§ EXTRACTED RECORDS:
........
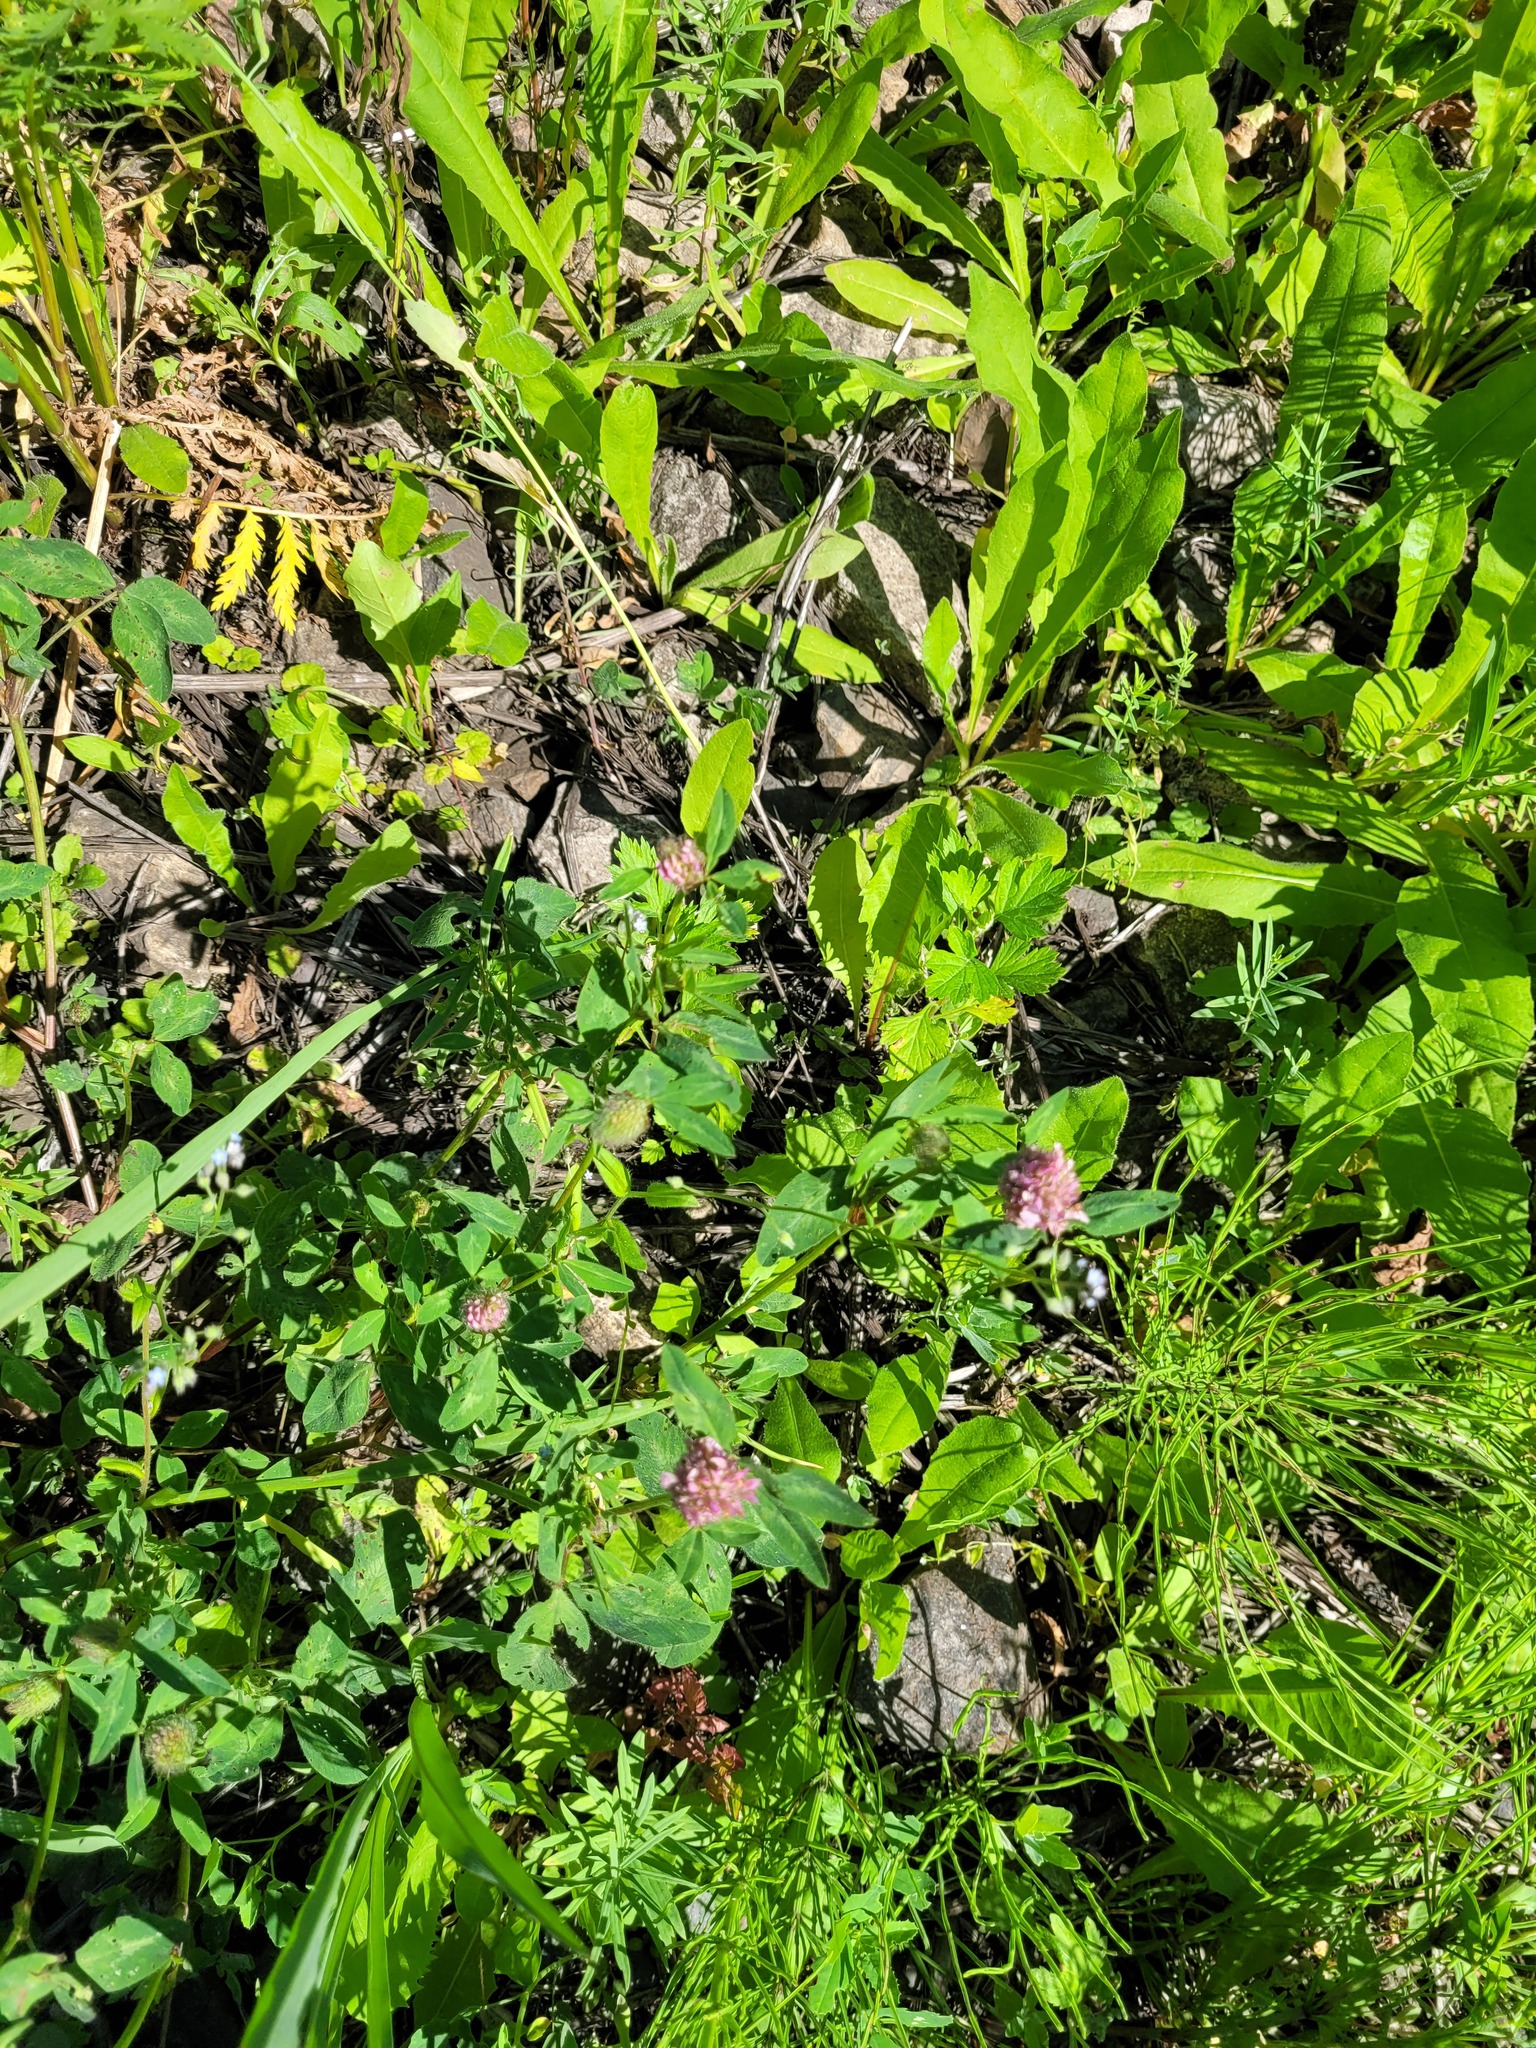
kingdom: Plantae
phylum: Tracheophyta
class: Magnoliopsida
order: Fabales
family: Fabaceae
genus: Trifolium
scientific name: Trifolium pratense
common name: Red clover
........
§ THE PROBLEM:
Transcribe every line of text in the records above without changing it. Leave the pictures out of your answer.

§ RESULT BELOW:
kingdom: Plantae
phylum: Tracheophyta
class: Magnoliopsida
order: Fabales
family: Fabaceae
genus: Trifolium
scientific name: Trifolium pratense
common name: Red clover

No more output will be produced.